> [Extrait source]:

_____

Comme à chaque fois qu’il sort un film, c’est un événement aux Etats-Unis. Trois soirs de suite, fin septembre, des millions d’Américains se sont assis devant PBS, l’équivalent local de France Télévisions, pour regarder « Les Etats-Unis et l’Holocauste », le nouveau documentaire fleuve de Ken Burns. Le réalisateur, qui explore l’histoire américaine à la télévision depuis quarante ans, a enchaîné les interviews depuis le studio télé aménagé dans le sous-sol de sa grange à Walpole. En juin, il avait reçu « Les Echos » dans ce village bucolique du New Hampshire aux airs de « Burns City ». Sa société de production, Florentine Films, y emploie une quarantaine de personnes et il possède l’un des deux restaurants, qui propose une « Ken’s Salad » (saumon, avocat et parmesan) pour 29 dollars.
Bande-annonce de « Les Etats-Unis et l’Holocauste »

_____

> [Extrait de données]:

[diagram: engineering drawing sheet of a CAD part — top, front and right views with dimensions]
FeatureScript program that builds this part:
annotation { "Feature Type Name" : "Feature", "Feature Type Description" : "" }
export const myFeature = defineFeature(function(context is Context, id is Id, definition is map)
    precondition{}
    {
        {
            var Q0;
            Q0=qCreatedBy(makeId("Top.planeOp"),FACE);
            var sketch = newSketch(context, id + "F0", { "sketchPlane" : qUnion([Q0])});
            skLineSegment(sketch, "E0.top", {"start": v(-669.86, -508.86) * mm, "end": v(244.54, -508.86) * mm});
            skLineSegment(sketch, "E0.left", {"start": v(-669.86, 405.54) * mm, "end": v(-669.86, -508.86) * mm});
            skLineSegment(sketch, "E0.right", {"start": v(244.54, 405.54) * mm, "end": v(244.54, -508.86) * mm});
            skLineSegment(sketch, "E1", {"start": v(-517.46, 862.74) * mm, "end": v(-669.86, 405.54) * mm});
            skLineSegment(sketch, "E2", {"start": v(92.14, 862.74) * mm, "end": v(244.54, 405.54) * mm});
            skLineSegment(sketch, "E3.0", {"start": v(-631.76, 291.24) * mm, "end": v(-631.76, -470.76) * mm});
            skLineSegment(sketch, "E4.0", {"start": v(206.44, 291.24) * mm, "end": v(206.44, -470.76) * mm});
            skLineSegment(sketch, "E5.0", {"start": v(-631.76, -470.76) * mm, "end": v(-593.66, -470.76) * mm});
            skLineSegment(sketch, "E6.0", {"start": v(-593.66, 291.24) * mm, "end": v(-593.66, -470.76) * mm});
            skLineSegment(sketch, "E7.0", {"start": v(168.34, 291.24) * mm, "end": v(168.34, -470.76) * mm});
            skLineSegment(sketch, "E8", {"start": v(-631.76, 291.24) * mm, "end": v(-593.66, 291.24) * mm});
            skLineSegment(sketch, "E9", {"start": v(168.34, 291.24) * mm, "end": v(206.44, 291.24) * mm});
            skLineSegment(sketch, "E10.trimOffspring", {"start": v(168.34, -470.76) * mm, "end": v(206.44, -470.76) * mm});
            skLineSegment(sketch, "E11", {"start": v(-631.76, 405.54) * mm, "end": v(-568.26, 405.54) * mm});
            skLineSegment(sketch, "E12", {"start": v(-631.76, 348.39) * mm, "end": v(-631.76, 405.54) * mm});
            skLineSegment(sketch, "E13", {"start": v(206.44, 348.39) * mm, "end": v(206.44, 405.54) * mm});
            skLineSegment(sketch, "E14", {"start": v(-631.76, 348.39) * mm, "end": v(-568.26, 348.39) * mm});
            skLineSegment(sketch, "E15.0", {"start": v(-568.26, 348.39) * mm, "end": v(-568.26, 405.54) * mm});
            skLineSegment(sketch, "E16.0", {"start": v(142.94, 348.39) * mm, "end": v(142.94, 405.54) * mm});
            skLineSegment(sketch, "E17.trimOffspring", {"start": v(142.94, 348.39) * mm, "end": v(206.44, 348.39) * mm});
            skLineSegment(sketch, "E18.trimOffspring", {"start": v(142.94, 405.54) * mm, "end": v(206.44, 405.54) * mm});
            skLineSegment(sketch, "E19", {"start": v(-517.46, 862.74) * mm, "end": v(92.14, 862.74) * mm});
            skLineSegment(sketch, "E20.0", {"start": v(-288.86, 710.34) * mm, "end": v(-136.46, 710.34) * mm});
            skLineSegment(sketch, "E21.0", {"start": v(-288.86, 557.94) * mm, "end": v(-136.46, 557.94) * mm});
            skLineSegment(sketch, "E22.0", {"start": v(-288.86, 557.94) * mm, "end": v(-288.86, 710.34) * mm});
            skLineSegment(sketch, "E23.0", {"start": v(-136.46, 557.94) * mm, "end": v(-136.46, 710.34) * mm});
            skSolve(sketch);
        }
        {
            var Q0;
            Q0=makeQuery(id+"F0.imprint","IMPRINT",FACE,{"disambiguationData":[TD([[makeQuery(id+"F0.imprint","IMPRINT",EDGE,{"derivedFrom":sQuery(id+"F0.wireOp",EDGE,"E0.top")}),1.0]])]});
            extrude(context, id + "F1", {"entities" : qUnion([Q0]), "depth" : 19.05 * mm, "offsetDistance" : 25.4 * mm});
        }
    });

_____

Selon l'extrait source, combien de personnes la société Florentine Films emploie-t-elle à Walpole ?

> [Réponse finale]:
Une quarantaine de personnes.